Patients can receive hospice if a doctor determines they have a life expectancy of less than six months. Hospice is paid for by private insurance, Medicare or Medicaid.

Although people enter hospice care at the ends of their lives, it does not predict how long that life will be. In fact, studies have shown that those who receive hospice care earlier often live longer and report an improved quality of life because their care is focused on comfort.

An often-cited 2010 study of lung cancer patients found that those who received hospice care early had a better quality of life and lived longer. A March 2023 study by the National Hospice & Palliative Care Organization, the National Association for Home Care and Hospice, and the National Opinion and Research Center at the University of Chicago, shows that among Medicare patients, longer hospice stays reduced health care costs in the last year of life by as much as 11 percent. Increased satisfaction and quality of life, reduced physical distress including pain control, and decreased emotional distress for patients were noted for patients who were on hospice longer. Their families also experienced reduced prolonged grief and other emotional distress.

Sometimes people ask if entering hospice care means they have “given up.” We don’t view it that way. Instead, we honor their life away from curative treatments that no longer have any benefit. Hospice care includes providing aggressive symptom management and pain control.

We ask our patients what is important to them, what do they want to accomplish in the time they have left, and what legacy do they want to leave. We help them fulfill their wishes. When we focus on quality of life and what matters most, it can sometimes extend their life.

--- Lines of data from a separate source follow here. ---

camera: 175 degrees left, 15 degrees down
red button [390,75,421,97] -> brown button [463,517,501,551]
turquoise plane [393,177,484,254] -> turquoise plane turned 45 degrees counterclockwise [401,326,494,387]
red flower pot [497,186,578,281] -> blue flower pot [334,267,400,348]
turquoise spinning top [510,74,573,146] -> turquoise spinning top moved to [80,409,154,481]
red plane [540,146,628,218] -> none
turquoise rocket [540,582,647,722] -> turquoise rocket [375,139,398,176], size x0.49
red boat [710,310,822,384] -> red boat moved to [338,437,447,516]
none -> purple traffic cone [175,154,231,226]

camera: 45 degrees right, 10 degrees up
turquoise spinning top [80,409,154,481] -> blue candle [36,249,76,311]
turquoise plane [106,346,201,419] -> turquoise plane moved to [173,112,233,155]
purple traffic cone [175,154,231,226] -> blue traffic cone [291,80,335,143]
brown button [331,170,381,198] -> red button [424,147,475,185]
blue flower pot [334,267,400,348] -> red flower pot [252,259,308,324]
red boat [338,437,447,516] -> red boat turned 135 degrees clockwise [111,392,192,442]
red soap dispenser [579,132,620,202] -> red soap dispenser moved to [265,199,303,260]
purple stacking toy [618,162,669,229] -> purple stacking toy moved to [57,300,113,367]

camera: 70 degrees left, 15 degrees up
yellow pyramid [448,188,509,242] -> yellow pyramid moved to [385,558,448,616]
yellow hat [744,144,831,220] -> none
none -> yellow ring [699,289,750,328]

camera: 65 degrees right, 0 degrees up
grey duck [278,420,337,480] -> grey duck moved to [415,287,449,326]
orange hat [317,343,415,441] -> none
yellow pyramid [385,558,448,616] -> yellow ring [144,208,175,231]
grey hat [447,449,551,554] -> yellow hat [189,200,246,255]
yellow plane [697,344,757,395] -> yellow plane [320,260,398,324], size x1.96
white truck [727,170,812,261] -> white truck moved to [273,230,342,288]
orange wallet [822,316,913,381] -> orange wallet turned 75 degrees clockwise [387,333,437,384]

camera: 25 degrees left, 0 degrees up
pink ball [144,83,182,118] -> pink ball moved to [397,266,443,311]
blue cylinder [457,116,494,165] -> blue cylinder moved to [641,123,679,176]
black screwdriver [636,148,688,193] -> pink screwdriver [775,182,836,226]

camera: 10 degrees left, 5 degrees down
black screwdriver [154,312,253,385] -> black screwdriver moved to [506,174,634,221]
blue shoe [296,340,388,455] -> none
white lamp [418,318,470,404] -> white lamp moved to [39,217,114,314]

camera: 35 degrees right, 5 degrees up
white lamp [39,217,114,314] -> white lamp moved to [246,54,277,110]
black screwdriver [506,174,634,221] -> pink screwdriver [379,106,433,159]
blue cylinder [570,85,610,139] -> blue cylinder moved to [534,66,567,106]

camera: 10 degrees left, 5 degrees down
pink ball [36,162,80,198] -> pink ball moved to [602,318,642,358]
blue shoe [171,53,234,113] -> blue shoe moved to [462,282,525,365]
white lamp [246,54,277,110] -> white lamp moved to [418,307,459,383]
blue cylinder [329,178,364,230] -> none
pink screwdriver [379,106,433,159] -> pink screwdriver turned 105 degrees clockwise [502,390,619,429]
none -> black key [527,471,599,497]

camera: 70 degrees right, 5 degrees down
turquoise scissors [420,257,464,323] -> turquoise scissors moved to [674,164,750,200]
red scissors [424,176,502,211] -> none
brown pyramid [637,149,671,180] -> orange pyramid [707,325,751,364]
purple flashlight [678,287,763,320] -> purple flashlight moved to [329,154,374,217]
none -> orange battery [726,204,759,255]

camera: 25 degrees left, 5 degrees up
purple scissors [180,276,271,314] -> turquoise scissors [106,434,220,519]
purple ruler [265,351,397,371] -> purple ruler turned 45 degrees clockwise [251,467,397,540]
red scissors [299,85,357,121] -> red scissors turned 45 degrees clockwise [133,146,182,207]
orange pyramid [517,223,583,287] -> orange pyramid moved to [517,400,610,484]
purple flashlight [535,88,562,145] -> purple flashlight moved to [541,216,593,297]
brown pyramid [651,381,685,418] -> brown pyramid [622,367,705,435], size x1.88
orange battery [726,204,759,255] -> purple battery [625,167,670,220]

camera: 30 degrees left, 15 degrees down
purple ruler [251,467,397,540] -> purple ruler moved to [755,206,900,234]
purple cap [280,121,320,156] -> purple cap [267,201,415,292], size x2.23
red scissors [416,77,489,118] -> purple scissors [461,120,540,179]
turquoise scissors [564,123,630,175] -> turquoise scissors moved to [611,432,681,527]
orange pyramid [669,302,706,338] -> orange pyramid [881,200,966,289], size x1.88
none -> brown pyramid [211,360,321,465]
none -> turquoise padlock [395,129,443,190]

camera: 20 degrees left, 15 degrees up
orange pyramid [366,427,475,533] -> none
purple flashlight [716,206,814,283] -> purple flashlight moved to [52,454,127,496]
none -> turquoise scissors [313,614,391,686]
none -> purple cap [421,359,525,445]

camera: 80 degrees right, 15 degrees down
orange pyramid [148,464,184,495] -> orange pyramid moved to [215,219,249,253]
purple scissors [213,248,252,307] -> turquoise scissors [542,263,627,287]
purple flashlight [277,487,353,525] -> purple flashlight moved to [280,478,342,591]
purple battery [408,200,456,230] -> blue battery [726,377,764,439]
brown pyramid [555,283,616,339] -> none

As a result, we encourage patients with terminal illnesses to enter hospice care as soon as possible so that they can take advantage of all the services offered. This includes the ability to get ahead of symptoms that might be expected as an illness progresses, to plan for end-of-life, and to live their last days as they wish, rather than in a pain or symptom-management crisis.

Because those who enter hospice care early have the time to plan, they can enjoy their last months, weeks or days with friends and family. President Carter’s time with hospice has given his loved ones time to celebrate him while he is alive. We know he has planned his funeral because President Biden announced that Carter had asked him to deliver his eulogy.

Just as people plan for a good birth by hiring a doula and getting pre-natal care, one way to look at hospice care is that it allows patients and their families to plan for a good death. We have witnessed estranged family members reuniting, patients writing personal memoirs and passing along favorite recipes. We’ve seen young hospice patients recording messages or writing letters to children who will face milestones without them. We have witnessed end-of-life parties where patients enjoyed the company of loved ones while still well enough to participate.

Talking about the end of life is difficult. And yet, having a plan and knowing what options are available make these challenges easier to face. Hospice care for each patient is different and sometimes it can be offered in combination with treatments historically believed to be curative. We offer hospice care to patients who may currently be receiving dialysis, those needing blood transfusions and patients requiring ventilator support for comfort.

Anyone can call a hospice agency to ask questions. No one is pushed into end-of-life care that they are not ready to accept. But for those with a terminal illnesses — whether it is cancer, congestive heart failure, kidney disease, ALS, or another life-shortening disease — accepting hospice care as early as possible can be beneficial; not only for the patient, but for family members as well.

Sylvia Beer is director of Providence Hospice and Home Care of Snohomish County.